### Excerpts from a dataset
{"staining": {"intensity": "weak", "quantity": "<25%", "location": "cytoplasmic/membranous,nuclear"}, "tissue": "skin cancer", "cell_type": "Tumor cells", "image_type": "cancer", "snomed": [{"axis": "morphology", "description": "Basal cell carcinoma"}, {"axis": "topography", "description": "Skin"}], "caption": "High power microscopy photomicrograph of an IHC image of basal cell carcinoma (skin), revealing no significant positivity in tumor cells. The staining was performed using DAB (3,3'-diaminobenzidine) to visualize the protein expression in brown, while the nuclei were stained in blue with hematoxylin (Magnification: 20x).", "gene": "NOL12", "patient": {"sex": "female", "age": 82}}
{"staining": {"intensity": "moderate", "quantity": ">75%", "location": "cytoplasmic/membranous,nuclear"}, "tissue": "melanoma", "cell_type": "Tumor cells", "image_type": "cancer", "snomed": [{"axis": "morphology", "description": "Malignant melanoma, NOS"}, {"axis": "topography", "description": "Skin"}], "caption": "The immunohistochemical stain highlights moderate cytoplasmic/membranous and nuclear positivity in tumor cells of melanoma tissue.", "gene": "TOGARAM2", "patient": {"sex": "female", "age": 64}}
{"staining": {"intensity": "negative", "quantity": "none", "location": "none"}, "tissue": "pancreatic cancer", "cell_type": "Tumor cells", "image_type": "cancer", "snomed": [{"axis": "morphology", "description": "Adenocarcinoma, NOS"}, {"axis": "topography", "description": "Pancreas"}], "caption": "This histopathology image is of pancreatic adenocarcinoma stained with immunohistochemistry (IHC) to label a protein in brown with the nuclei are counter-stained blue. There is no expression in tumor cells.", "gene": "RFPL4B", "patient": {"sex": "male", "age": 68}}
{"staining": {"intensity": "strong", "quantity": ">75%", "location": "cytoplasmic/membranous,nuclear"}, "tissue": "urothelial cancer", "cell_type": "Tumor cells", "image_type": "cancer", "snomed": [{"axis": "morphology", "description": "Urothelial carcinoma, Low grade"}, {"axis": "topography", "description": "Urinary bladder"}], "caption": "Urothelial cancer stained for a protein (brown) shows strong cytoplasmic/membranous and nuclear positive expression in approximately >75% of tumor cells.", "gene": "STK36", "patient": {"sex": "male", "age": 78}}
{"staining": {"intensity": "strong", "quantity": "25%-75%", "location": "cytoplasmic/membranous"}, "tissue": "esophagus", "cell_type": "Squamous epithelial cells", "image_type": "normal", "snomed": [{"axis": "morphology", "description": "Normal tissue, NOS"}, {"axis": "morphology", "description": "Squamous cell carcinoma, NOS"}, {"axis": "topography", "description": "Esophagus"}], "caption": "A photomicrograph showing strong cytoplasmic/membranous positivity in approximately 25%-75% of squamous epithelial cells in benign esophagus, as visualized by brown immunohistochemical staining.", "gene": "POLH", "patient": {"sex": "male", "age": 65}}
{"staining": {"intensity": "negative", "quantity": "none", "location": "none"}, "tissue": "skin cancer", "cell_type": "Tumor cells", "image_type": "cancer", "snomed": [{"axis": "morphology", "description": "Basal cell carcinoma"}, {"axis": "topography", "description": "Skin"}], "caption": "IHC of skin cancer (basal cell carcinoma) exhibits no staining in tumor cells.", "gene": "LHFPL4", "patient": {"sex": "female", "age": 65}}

### WORK REQUIRED
Write out each line exactly, as it is shown above.

### SOLUTION TO THE PROBLEM
{"staining": {"intensity": "weak", "quantity": "<25%", "location": "cytoplasmic/membranous,nuclear"}, "tissue": "skin cancer", "cell_type": "Tumor cells", "image_type": "cancer", "snomed": [{"axis": "morphology", "description": "Basal cell carcinoma"}, {"axis": "topography", "description": "Skin"}], "caption": "High power microscopy photomicrograph of an IHC image of basal cell carcinoma (skin), revealing no significant positivity in tumor cells. The staining was performed using DAB (3,3'-diaminobenzidine) to visualize the protein expression in brown, while the nuclei were stained in blue with hematoxylin (Magnification: 20x).", "gene": "NOL12", "patient": {"sex": "female", "age": 82}}
{"staining": {"intensity": "moderate", "quantity": ">75%", "location": "cytoplasmic/membranous,nuclear"}, "tissue": "melanoma", "cell_type": "Tumor cells", "image_type": "cancer", "snomed": [{"axis": "morphology", "description": "Malignant melanoma, NOS"}, {"axis": "topography", "description": "Skin"}], "caption": "The immunohistochemical stain highlights moderate cytoplasmic/membranous and nuclear positivity in tumor cells of melanoma tissue.", "gene": "TOGARAM2", "patient": {"sex": "female", "age": 64}}
{"staining": {"intensity": "negative", "quantity": "none", "location": "none"}, "tissue": "pancreatic cancer", "cell_type": "Tumor cells", "image_type": "cancer", "snomed": [{"axis": "morphology", "description": "Adenocarcinoma, NOS"}, {"axis": "topography", "description": "Pancreas"}], "caption": "This histopathology image is of pancreatic adenocarcinoma stained with immunohistochemistry (IHC) to label a protein in brown with the nuclei are counter-stained blue. There is no expression in tumor cells.", "gene": "RFPL4B", "patient": {"sex": "male", "age": 68}}
{"staining": {"intensity": "strong", "quantity": ">75%", "location": "cytoplasmic/membranous,nuclear"}, "tissue": "urothelial cancer", "cell_type": "Tumor cells", "image_type": "cancer", "snomed": [{"axis": "morphology", "description": "Urothelial carcinoma, Low grade"}, {"axis": "topography", "description": "Urinary bladder"}], "caption": "Urothelial cancer stained for a protein (brown) shows strong cytoplasmic/membranous and nuclear positive expression in approximately >75% of tumor cells.", "gene": "STK36", "patient": {"sex": "male", "age": 78}}
{"staining": {"intensity": "strong", "quantity": "25%-75%", "location": "cytoplasmic/membranous"}, "tissue": "esophagus", "cell_type": "Squamous epithelial cells", "image_type": "normal", "snomed": [{"axis": "morphology", "description": "Normal tissue, NOS"}, {"axis": "morphology", "description": "Squamous cell carcinoma, NOS"}, {"axis": "topography", "description": "Esophagus"}], "caption": "A photomicrograph showing strong cytoplasmic/membranous positivity in approximately 25%-75% of squamous epithelial cells in benign esophagus, as visualized by brown immunohistochemical staining.", "gene": "POLH", "patient": {"sex": "male", "age": 65}}
{"staining": {"intensity": "negative", "quantity": "none", "location": "none"}, "tissue": "skin cancer", "cell_type": "Tumor cells", "image_type": "cancer", "snomed": [{"axis": "morphology", "description": "Basal cell carcinoma"}, {"axis": "topography", "description": "Skin"}], "caption": "IHC of skin cancer (basal cell carcinoma) exhibits no staining in tumor cells.", "gene": "LHFPL4", "patient": {"sex": "female", "age": 65}}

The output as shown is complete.